UTMD-mediated delivery of miR-21-5p inhibitor suppresses the development of lung cancer.

Background: Ultrasound-targeted microbubble destruction (UTMD) is a new type of gene delivery technology. MiR-21-5p was highly expressed in a variety of cancers. In this paper, miR-21-5p inhibitor was transfected into lung cancer cells by UTMD to observe its role in lung cancer.

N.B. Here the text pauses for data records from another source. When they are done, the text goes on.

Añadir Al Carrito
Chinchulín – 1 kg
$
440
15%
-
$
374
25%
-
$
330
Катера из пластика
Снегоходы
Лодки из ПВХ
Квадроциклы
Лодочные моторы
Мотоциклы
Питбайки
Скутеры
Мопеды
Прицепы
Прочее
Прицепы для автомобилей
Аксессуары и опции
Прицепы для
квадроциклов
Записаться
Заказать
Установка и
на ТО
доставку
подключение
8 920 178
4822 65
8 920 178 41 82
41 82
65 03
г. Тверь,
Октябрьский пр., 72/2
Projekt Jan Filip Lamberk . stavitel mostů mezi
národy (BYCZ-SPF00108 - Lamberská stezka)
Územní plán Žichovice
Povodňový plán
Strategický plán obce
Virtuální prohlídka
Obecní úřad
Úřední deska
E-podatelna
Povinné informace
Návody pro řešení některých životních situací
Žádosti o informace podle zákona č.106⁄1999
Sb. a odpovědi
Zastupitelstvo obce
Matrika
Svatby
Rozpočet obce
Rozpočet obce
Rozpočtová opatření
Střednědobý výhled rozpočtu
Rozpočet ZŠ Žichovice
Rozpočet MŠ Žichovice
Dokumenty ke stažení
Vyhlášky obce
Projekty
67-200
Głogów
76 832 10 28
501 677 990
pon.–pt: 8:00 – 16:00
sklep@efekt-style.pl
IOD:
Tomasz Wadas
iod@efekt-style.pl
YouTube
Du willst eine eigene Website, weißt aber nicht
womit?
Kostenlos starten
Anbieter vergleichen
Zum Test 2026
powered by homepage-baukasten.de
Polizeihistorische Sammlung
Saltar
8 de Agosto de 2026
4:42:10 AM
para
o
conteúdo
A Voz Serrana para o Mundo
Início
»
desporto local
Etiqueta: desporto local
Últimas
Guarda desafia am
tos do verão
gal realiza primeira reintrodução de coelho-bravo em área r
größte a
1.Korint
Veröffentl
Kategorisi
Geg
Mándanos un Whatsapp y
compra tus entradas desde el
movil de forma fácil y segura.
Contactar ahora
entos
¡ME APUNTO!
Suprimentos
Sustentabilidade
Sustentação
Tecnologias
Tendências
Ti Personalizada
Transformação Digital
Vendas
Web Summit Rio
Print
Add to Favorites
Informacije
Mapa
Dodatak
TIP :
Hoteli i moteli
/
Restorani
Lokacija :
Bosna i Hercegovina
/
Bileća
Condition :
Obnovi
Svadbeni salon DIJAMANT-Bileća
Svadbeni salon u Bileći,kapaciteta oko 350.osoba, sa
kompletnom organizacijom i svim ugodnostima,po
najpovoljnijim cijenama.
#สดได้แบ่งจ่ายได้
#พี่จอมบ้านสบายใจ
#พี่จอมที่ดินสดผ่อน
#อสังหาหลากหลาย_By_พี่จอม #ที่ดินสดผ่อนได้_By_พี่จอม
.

Methods: StarBase was used to analyze the miR-21-5p expression in lung cancer patients and its relationship with the prognosis of the patients. MiR-21-5p expression in lung cancer tissues or cell lines was determined by quantitative reverse transcription polymerase chain reaction (qRT-PCR). Effects of gradient concentration (0, 5, 10, 20, 30%) of SonoVue or gradient mechanical index (MI) (0, 0.5, 1, 1.5, 2 W/cm) on the cell viability were detected by 3-(4,5-dimethylthiazol-2-yl)-2,5-diphenyltetrazolium bromide (MTT). The targeting relationship between miR-21-5p and B-cell translocation gene 2 (BTG2) was predicted by TargetScan and confirmed by dual-luciferase reporter assay, while the expressions of the two genes were determined by qRT-PCR. Through liposome transfection or UTMD transfection, the effects of miR-21-5p/BTG2 on the biological behaviors of lung cancer cells, the size of xenograft tumors and the expressions of ki67 and miR-21-5p were measured by qRT-PCR, western blot, cell function experiments and immunohistochemistry, respectively.

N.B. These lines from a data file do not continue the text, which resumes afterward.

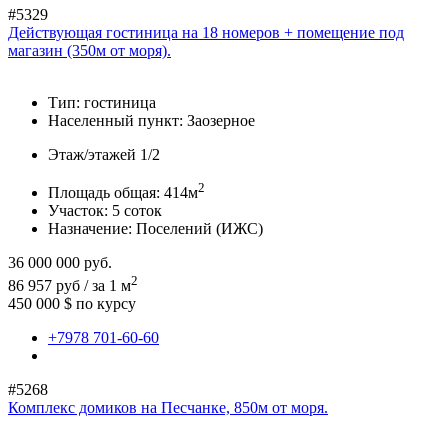
#5329
Действующая гостиница на 18 номеров + помещение под
магазин (350м от моря).
Тип:
гостиница
Населенный пункт:
Заозерное
Этаж/этажей
1/2
2
Площадь общая:
414м
Участок:
5 соток
Назначение:
Поселений (ИЖС)
36 000 000
руб.
2
86 957 руб / за 1 м
450 000 $
по курсу
+7978 701-60-60
#5268
Комплекс домиков на Песчанке, 850м от моря.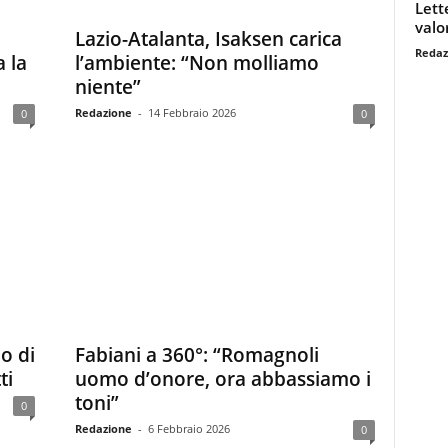
Lett
valo
Lazio-Atalanta, Isaksen carica
Redaz
a la
l’ambiente: “Non molliamo
niente”
Redazione
-
14 Febbraio 2026
0
0
no di
Fabiani a 360°: “Romagnoli
ti
uomo d’onore, ora abbassiamo i
toni”
0
Redazione
-
6 Febbraio 2026
0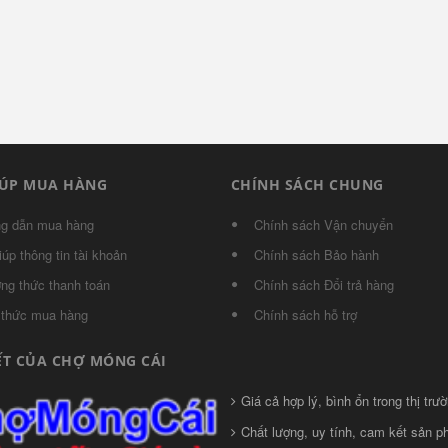
IÚP MUA HÀNG
CHÍNH SÁCH CHUNG
g dẫn mua hàng
Chính sách Vận chuyển
iúp thông tin tài khoản
Chính sách Bảo hành
ng thức thanh toán
Chính sách Đổi trả hàng
 thức mua hàng
Chính sách hỗ trợ
ẾT CỦA CHỢ MÓNG CÁI
Giá cả hợp lý, bình ổn trong thị trườ
Chất lượng, uy tính, cam kết sản 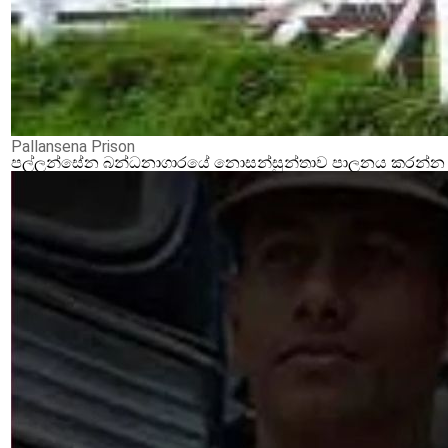
Pallansena Prison
පල්ලන්සේන බන්ධනාගාරයේ නොසන්සුන්තාව පාලනය කරන්න ආර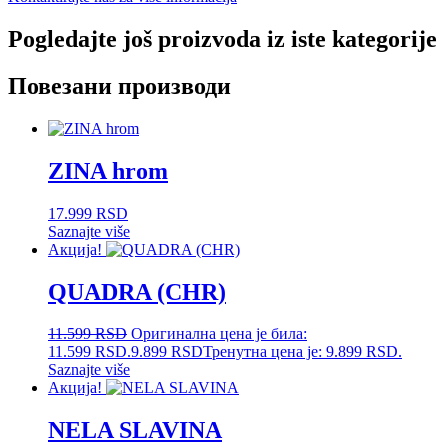
Pogledajte još proizvoda iz iste kategorije
Повезани производи
ZINA hrom
17.999
RSD
Saznajte više
Акција!
QUADRA (CHR)
11.599
RSD
Оригинална цена је била:
11.599 RSD.
9.899
RSD
Тренутна цена је: 9.899 RSD.
Saznajte više
Акција!
NELA SLAVINA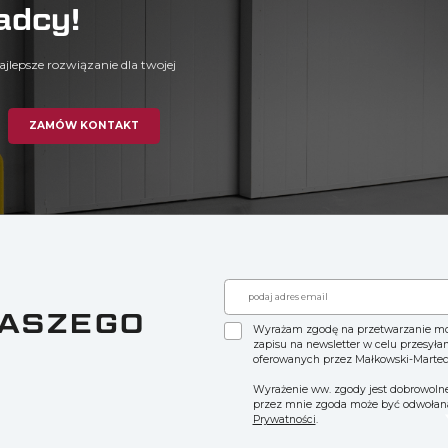
adcy!
ajlepsze rozwiązanie dla twojej
ZAMÓW KONTAKT
NASZEGO
Wyrażam zgodę na przetwarzanie m
zapisu na newsletter w celu przesyła
oferowanych przez Małkowski-Martec
Wyrażenie ww. zgody jest dobrowolne
przez mnie zgoda może być odwołana
Prywatności
.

Results: MiR-21-5p expression was upregulated in lung cancer, which was associated with a poor prognosis. The optimal ultrasound conditions were 10% SonoVue concentration and 1 W/cm. UTMD transfection exerted a stronger effect than liposome transfection. MiR-21-5p promoted cell viability, proliferation and migration yet suppressed apoptosis by targeting BTG2. MiR-21-5p inhibitor reduced the size and volume of xenograft tumor and the expressions of ki67 and miR-21-5p in xenograft tumor tissues.

Conclusion: UTMD-mediated miR-21-5p inhibitor can more effectively suppress the development of lung cancer.